Earlier this week, I wrote a post called “Self-perception”, which I quickly removed due a fairly severe internal backlash. The backlash wasn’t because I didn’t believe what was written, but rather because I know it’s true. My fear was that others would finally see me for what I really am…
Other people are strong and courageous when they cry.
I am weak if I cry.
Other people are funny and intelligent.
I am a goober and an idiot.
Other people have a right to care, understanding and healing.

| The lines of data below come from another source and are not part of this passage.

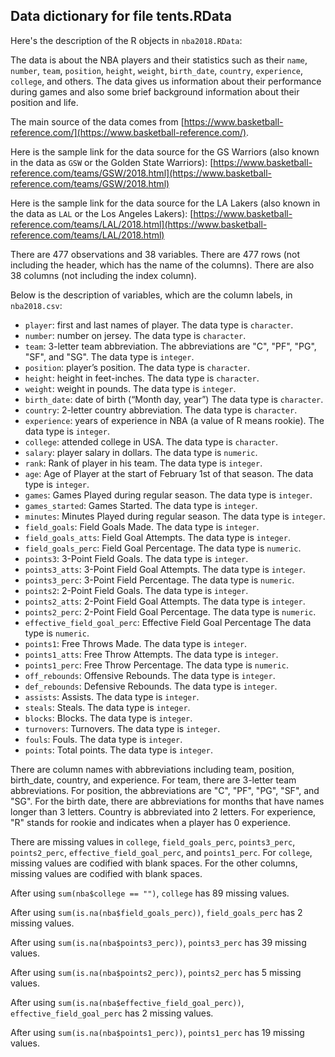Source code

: ## Data dictionary for file tents.RData

Here's the description of the R objects in `nba2018.RData`:


The data is about the NBA players and their statistics such as their 
`name`, `number`, `team`, `position`, `height`, `weight`, `birth_date`, 
`country`, `experience`, `college`, and others. The data gives us 
information about their performance during games and also some brief 
background information about their position and life.

The main source of the data comes from 
[https://www.basketball-reference.com/](https://www.basketball-reference.com/).

Here is the sample link for the data source for the GS Warriors (also known 
in the data as `GSW` or the Golden State Warriors): 
[https://www.basketball-reference.com/teams/GSW/2018.html](https://www.basketball-reference.com/teams/GSW/2018.html)

Here is the sample link for the data source for the LA Lakers (also known in 
the data as `LAL` or the Los Angeles Lakers):
[https://www.basketball-reference.com/teams/LAL/2018.html](https://www.basketball-reference.com/teams/LAL/2018.html)


There are 477 observations and 38 variables. There are 477 rows (not 
including the header, which has the name of the columns). There are also 38 
columns (not including the index column).

Below is the description of variables, which are the column labels, in `nba2018.csv`:

 - `player`: first and last names of player. The data type is `character`.
 - `number`: number on jersey. The data type is `character`.
 - `team`: 3-letter team abbreviation. The abbreviations are "C", "PF", "PG", "SF", and "SG". The data type is `integer`.
 - `position`: player’s position. The data type is `character`.
 - `height`: height in feet-inches. The data type is `character`.
 - `weight`: weight in pounds. The data type is `integer`.
 - `birth_date`: date of birth (“Month day, year”) The data type is `character`.
 - `country`: 2-letter country abbreviation. The data type is `character`.
 - `experience`: years of experience in NBA (a value of R means rookie). The data type is `integer`.
 - `college`: attended college in USA. The data type is `character`.
 - `salary`: player salary in dollars. The data type is `numeric`.
 - `rank`: Rank of player in his team. The data type is `integer`.
 - `age`: Age of Player at the start of February 1st of that season. The data type is `integer`.
 - `games`: Games Played during regular season. The data type is `integer`.
 - `games_started`: Games Started. The data type is `integer`.
 - `minutes`: Minutes Played during regular season. The data type is `integer`.
 - `field_goals`: Field Goals Made. The data type is `integer`.
 - `field_goals_atts`: Field Goal Attempts. The data type is `integer`.
 - `field_goals_perc`: Field Goal Percentage. The data type is `numeric`.
 - `points3`: 3-Point Field Goals. The data type is `integer`.
 - `points3_atts`: 3-Point Field Goal Attempts. The data type is `integer`.
 - `points3_perc`: 3-Point Field Percentage. The data type is `numeric`.
 - `points2`: 2-Point Field Goals. The data type is `integer`.
 - `points2_atts`: 2-Point Field Goal Attempts. The data type is `integer`.
 - `points2_perc`: 2-Point Field Goal Percentage. The data type is `numeric`.
 - `effective_field_goal_perc`: Effective Field Goal Percentage The data type is `numeric`.
 - `points1`: Free Throws Made. The data type is `integer`.
 - `points1_atts`: Free Throw Attempts. The data type is `integer`.
 - `points1_perc`: Free Throw Percentage. The data type is `numeric`.
 - `off_rebounds`: Offensive Rebounds. The data type is `integer`.
 - `def_rebounds`: Defensive Rebounds. The data type is `integer`.
 - `assists`: Assists. The data type is `integer`.
 - `steals`: Steals. The data type is `integer`.
 - `blocks`: Blocks. The data type is `integer`.
 - `turnovers`: Turnovers. The data type is `integer`.
 - `fouls`: Fouls. The data type is `integer`.
 - `points`: Total points. The data type is `integer`.
 

There are column names with abbreviations including team, position, 
birth_date, country, and experience. For team, there are 3-letter team 
abbreviations. For position, the abbreviations are "C", "PF", "PG", "SF", 
and "SG". For the birth date, there are abbreviations for months that have 
names longer than 3 letters. Country is abbreviated into 2 letters. For 
experience, "R" stands for rookie and indicates when a player has 0 
experience.

There are missing values in `college`, `field_goals_perc`, `points3_perc`, `points2_perc`, `effective_field_goal_perc`, and `points1_perc`. For `college`, missing values are codified with blank spaces. For the other columns, missing values are codified with blank spaces.

After using `sum(nba$college == "")`,
`college` has 89 missing values.

After using `sum(is.na(nba$field_goals_perc))`,
`field_goals_perc` has 2 missing values.

After using `sum(is.na(nba$points3_perc))`,
`points3_perc` has 39 missing values.

After using `sum(is.na(nba$points2_perc))`,
`points2_perc` has 5 missing values.

After using `sum(is.na(nba$effective_field_goal_perc))`,
`effective_field_goal_perc` has 2 missing values.

After using `sum(is.na(nba$points1_perc))`, 
`points1_perc` has 19 missing values.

I am too dirty and messed up for that.
None of this makes me special. I don’t have super-human abilities or an invincible ego. On the contrary, I’m so dirty and disgusting that I must act this way in order for anyone to stand talking to me. I must act the way you want in order to be allowed in your company. If I get upset when you hurt me, I won’t be asked back – that hurt was at least some form of human interaction. You see, may be if I’m allowed in your presence for long enough, I might learn how to be human. I’m usually a quick learner, but I don’t get this “human” thing. I don’t know how you all interact. I don’t know how to be funny. I don’t know how to care for others. I don’t understand why people keep setting themselves up for pain by connecting with others. Why do people do that?
I am seen at work as strong, yet I am weak.

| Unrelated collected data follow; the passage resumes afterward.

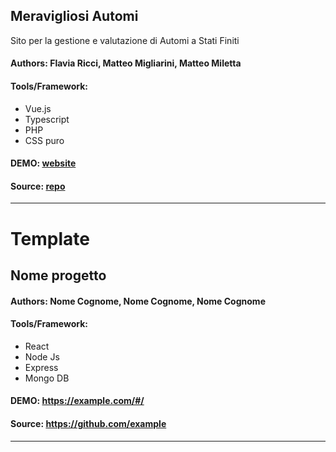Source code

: ## Meravigliosi Automi
Sito per la gestione e valutazione di Automi a Stati Finiti

#### Authors: Flavia Ricci, Matteo Migliarini, Matteo Miletta

#### Tools/Framework: 
- Vue.js
- Typescript
- PHP
- CSS puro


#### DEMO:  [website](https://mamiglia.github.io/meravigliosi-automi/)

#### Source: [repo](https://github.com/Mamiglia/meravigliosi-automi)
---



# Template
## Nome progetto

#### Authors: Nome Cognome, Nome Cognome, Nome Cognome

#### Tools/Framework: 
- React
- Node Js
- Express
- Mongo DB


#### DEMO:  https://example.com/#/

#### Source: https://github.com/example
---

I am seen by the family as a stuck-up bitch. At least that is accurate.
WPT asked about my self-perception. He asked if I was playing a role and a game when I talked to him… putting up another front. Of course I was. What, you expect honesty? You expect tears? You expect me to say “it hurts”… that I’m scared? Very funny. Last time I said those words, I was punished for my weakness. Whose to say you will be any different? I’m not the only chameleon in this world. People smile to your face, and stab you in the back a moment later.
I know that no one is perfect – there is a humanity in making mistakes. But then, I’m not human.

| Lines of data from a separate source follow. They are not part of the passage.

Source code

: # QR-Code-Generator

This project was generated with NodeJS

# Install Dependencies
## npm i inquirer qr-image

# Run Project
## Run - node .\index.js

Much of this text screams out “attention seeker” to me. It could be easily argued that it is… But it’s the truth. It’s the reason why I can self-injure to dangerous levels, without a care or thought. I’m a thing… an object… worthless… nothing.
If you’re wondering why I’m publishing this again, I need to address this core belief I have about myself. If I don’t, I’ll never heal. It might make me uncomfortable, but it’s the elephant in the room. Although, maybe it’s the mouse? I don’t know.